Transcribed page contents
-- Opening Marker --

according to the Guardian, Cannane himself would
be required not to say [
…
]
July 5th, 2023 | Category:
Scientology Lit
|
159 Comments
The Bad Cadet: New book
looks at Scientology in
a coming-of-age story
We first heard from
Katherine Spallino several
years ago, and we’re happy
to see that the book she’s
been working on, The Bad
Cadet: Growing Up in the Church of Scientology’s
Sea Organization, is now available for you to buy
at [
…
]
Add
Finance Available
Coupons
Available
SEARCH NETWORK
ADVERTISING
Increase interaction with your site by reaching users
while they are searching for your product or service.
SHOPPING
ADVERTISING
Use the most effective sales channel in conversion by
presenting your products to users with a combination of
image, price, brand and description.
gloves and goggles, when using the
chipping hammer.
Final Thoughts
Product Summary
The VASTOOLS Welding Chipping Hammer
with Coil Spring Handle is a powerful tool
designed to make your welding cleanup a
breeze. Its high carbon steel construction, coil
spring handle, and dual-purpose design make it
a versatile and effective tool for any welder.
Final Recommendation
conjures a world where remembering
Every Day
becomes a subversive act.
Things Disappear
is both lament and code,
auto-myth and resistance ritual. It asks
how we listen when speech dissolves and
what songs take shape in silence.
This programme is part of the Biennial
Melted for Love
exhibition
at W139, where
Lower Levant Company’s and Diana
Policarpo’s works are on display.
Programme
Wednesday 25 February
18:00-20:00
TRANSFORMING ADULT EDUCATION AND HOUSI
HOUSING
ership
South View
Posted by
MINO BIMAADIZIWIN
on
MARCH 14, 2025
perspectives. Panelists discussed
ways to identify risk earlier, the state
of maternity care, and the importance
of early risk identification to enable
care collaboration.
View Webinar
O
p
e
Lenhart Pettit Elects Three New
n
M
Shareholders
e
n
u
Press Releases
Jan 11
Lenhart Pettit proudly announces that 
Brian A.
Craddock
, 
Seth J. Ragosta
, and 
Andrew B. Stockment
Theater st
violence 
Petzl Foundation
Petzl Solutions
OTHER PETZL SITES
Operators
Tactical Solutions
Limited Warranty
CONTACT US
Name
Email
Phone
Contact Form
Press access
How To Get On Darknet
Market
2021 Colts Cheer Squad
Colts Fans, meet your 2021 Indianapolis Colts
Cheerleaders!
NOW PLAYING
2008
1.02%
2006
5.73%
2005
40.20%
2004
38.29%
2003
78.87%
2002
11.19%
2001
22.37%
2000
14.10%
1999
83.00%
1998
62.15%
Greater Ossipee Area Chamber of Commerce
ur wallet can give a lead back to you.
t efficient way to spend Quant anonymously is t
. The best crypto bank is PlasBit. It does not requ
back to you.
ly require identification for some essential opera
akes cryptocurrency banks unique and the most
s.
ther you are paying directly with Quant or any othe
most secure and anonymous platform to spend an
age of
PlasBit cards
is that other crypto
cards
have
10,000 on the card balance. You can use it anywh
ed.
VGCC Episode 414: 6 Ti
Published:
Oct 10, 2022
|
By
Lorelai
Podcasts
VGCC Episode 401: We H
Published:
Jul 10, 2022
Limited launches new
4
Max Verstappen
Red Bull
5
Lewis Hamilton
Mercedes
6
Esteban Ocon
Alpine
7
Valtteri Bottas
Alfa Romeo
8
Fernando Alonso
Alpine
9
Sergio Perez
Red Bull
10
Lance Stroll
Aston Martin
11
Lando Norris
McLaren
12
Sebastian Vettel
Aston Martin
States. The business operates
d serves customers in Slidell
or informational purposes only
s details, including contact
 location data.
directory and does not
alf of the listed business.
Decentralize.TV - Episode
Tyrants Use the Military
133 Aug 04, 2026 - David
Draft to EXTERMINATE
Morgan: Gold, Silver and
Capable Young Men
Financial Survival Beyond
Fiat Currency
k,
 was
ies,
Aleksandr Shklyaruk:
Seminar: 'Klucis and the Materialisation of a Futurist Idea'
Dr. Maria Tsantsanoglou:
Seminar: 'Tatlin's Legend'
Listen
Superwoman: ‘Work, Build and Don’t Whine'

-- Closing Marker --

## YOUR ASSIGNMENT
All of the records must be repeated exactly.

## RESULT OF THE EXERCISE
according to the Guardian, Cannane himself would
be required not to say [
…
]
July 5th, 2023 | Category:
Scientology Lit
|
159 Comments
The Bad Cadet: New book
looks at Scientology in
a coming-of-age story
We first heard from
Katherine Spallino several
years ago, and we’re happy
to see that the book she’s
been working on, The Bad
Cadet: Growing Up in the Church of Scientology’s
Sea Organization, is now available for you to buy
at [
…
]
Add
Finance Available
Coupons
Available
SEARCH NETWORK
ADVERTISING
Increase interaction with your site by reaching users
while they are searching for your product or service.
SHOPPING
ADVERTISING
Use the most effective sales channel in conversion by
presenting your products to users with a combination of
image, price, brand and description.
gloves and goggles, when using the
chipping hammer.
Final Thoughts
Product Summary
The VASTOOLS Welding Chipping Hammer
with Coil Spring Handle is a powerful tool
designed to make your welding cleanup a
breeze. Its high carbon steel construction, coil
spring handle, and dual-purpose design make it
a versatile and effective tool for any welder.
Final Recommendation
conjures a world where remembering
Every Day
becomes a subversive act.
Things Disappear
is both lament and code,
auto-myth and resistance ritual. It asks
how we listen when speech dissolves and
what songs take shape in silence.
This programme is part of the Biennial
Melted for Love
exhibition
at W139, where
Lower Levant Company’s and Diana
Policarpo’s works are on display.
Programme
Wednesday 25 February
18:00-20:00
TRANSFORMING ADULT EDUCATION AND HOUSI
HOUSING
ership
South View
Posted by
MINO BIMAADIZIWIN
on
MARCH 14, 2025
perspectives. Panelists discussed
ways to identify risk earlier, the state
of maternity care, and the importance
of early risk identification to enable
care collaboration.
View Webinar
O
p
e
Lenhart Pettit Elects Three New
n
M
Shareholders
e
n
u
Press Releases
Jan 11
Lenhart Pettit proudly announces that 
Brian A.
Craddock
, 
Seth J. Ragosta
, and 
Andrew B. Stockment
Theater st
violence 
Petzl Foundation
Petzl Solutions
OTHER PETZL SITES
Operators
Tactical Solutions
Limited Warranty
CONTACT US
Name
Email
Phone
Contact Form
Press access
How To Get On Darknet
Market
2021 Colts Cheer Squad
Colts Fans, meet your 2021 Indianapolis Colts
Cheerleaders!
NOW PLAYING
2008
1.02%
2006
5.73%
2005
40.20%
2004
38.29%
2003
78.87%
2002
11.19%
2001
22.37%
2000
14.10%
1999
83.00%
1998
62.15%
Greater Ossipee Area Chamber of Commerce
ur wallet can give a lead back to you.
t efficient way to spend Quant anonymously is t
. The best crypto bank is PlasBit. It does not requ
back to you.
ly require identification for some essential opera
akes cryptocurrency banks unique and the most
s.
ther you are paying directly with Quant or any othe
most secure and anonymous platform to spend an
age of
PlasBit cards
is that other crypto
cards
have
10,000 on the card balance. You can use it anywh
ed.
VGCC Episode 414: 6 Ti
Published:
Oct 10, 2022
|
By
Lorelai
Podcasts
VGCC Episode 401: We H
Published:
Jul 10, 2022
Limited launches new
4
Max Verstappen
Red Bull
5
Lewis Hamilton
Mercedes
6
Esteban Ocon
Alpine
7
Valtteri Bottas
Alfa Romeo
8
Fernando Alonso
Alpine
9
Sergio Perez
Red Bull
10
Lance Stroll
Aston Martin
11
Lando Norris
McLaren
12
Sebastian Vettel
Aston Martin
States. The business operates
d serves customers in Slidell
or informational purposes only
s details, including contact
 location data.
directory and does not
alf of the listed business.
Decentralize.TV - Episode
Tyrants Use the Military
133 Aug 04, 2026 - David
Draft to EXTERMINATE
Morgan: Gold, Silver and
Capable Young Men
Financial Survival Beyond
Fiat Currency
k,
 was
ies,
Aleksandr Shklyaruk:
Seminar: 'Klucis and the Materialisation of a Futurist Idea'
Dr. Maria Tsantsanoglou:
Seminar: 'Tatlin's Legend'
Listen
Superwoman: ‘Work, Build and Don’t Whine'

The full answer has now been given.